[[ DATA TO EXAMINE open ]]
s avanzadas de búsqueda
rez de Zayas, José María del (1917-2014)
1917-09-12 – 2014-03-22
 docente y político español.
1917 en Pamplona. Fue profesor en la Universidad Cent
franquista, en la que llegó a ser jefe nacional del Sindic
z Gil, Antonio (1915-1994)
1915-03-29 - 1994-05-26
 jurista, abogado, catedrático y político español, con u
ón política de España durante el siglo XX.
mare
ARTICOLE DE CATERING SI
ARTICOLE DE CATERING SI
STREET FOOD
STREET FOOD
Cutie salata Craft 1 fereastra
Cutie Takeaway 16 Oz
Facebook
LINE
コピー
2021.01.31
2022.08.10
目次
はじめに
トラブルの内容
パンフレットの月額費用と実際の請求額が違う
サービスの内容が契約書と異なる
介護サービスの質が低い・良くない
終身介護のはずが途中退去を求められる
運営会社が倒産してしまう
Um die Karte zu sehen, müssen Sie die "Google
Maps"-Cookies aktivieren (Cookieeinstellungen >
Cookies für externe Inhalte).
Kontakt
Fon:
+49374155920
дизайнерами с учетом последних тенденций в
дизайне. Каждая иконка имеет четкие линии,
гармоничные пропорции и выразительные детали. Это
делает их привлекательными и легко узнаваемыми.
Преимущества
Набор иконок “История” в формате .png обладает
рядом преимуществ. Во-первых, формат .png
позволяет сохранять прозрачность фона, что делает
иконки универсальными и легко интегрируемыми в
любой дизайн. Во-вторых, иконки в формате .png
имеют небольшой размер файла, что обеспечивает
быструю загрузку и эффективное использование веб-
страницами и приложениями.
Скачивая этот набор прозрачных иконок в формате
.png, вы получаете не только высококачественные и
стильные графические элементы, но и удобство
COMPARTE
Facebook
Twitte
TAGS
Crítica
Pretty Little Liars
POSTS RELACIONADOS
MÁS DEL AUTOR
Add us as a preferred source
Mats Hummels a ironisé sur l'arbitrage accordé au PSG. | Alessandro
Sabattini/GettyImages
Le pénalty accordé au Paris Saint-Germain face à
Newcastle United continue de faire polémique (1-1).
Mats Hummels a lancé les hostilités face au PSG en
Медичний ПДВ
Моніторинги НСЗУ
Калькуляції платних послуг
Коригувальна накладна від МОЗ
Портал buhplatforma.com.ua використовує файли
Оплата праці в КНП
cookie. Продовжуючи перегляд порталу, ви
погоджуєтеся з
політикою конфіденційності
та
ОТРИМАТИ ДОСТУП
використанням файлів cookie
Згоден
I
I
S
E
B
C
[[ DATA TO EXAMINE closed ]]
[[ DATA TO EXAMINE open ]]
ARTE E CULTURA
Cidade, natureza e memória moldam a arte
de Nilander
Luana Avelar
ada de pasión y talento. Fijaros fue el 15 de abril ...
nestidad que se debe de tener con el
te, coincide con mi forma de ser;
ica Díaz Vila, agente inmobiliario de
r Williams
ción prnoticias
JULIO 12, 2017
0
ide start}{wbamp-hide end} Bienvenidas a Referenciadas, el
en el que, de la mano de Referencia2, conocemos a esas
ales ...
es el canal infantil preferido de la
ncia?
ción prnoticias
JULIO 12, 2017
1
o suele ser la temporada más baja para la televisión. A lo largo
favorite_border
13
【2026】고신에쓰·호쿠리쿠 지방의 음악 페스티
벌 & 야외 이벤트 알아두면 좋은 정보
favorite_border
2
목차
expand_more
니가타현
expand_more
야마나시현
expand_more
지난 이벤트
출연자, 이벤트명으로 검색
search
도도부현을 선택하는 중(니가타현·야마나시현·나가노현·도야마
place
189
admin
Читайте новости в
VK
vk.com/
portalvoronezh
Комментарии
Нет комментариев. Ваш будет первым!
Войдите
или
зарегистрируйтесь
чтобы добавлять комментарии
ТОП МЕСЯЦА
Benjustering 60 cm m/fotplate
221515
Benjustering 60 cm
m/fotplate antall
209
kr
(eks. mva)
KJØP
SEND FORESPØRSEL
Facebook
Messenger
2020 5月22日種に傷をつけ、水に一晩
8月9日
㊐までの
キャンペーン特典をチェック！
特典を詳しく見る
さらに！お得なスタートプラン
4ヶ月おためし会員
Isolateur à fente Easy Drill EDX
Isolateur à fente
[[ DATA TO EXAMINE closed ]]
[[ DATA TO EXAMINE open ]]
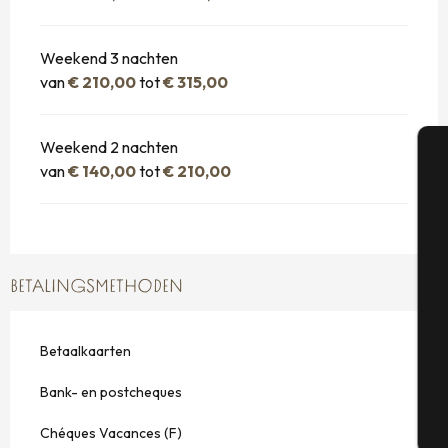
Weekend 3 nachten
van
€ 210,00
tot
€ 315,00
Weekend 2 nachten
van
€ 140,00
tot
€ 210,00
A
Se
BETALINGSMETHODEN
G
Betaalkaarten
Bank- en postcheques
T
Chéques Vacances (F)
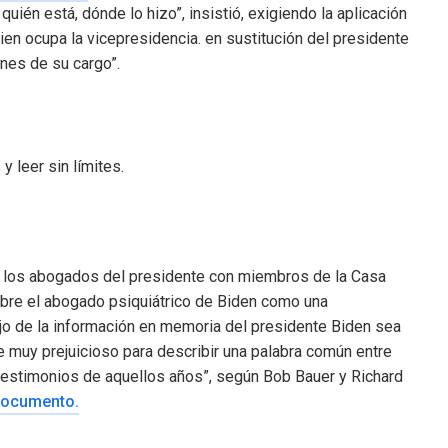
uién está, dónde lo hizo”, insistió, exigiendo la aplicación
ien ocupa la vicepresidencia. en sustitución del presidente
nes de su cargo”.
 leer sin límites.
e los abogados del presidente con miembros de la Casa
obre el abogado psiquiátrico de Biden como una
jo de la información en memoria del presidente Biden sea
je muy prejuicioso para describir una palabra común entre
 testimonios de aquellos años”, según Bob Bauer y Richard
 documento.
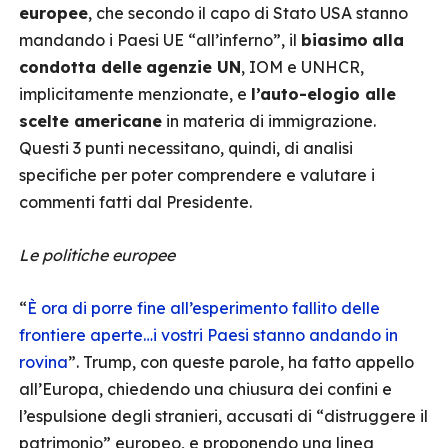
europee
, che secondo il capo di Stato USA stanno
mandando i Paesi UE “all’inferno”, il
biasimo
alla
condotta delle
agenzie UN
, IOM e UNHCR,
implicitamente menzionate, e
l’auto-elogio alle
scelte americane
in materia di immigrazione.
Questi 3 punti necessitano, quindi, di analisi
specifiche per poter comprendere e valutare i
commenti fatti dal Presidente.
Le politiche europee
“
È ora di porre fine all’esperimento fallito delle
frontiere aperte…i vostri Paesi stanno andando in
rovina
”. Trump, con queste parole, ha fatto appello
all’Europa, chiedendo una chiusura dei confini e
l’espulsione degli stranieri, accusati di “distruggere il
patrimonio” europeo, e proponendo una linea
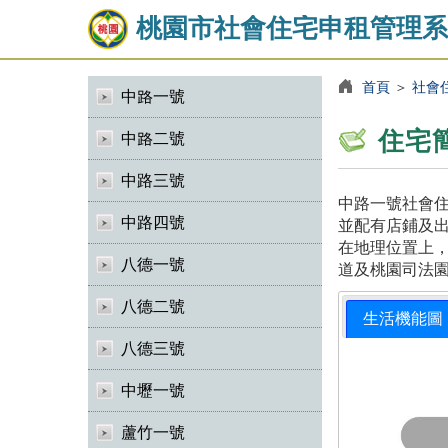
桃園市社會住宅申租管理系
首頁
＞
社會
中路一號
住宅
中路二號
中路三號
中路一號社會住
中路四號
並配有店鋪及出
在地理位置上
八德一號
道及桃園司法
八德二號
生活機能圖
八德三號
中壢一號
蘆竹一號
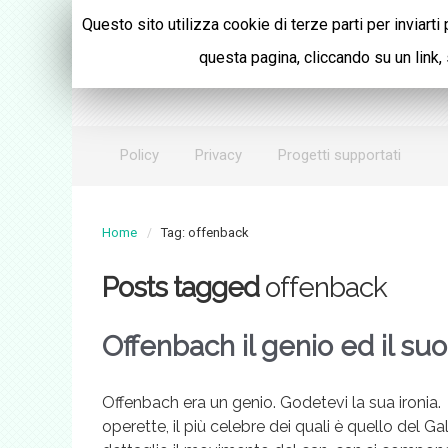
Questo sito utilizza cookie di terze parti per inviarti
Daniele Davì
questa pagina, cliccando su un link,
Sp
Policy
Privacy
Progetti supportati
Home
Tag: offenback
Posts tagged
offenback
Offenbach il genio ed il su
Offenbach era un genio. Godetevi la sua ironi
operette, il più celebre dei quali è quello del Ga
[[ DATA TO EXAMINE closed ]]
**TASK PROMPT:** The number of lines in the data that hold "stanno" must be the entire answer.

**SOLUTION FOR THIS PROBLEM:** 2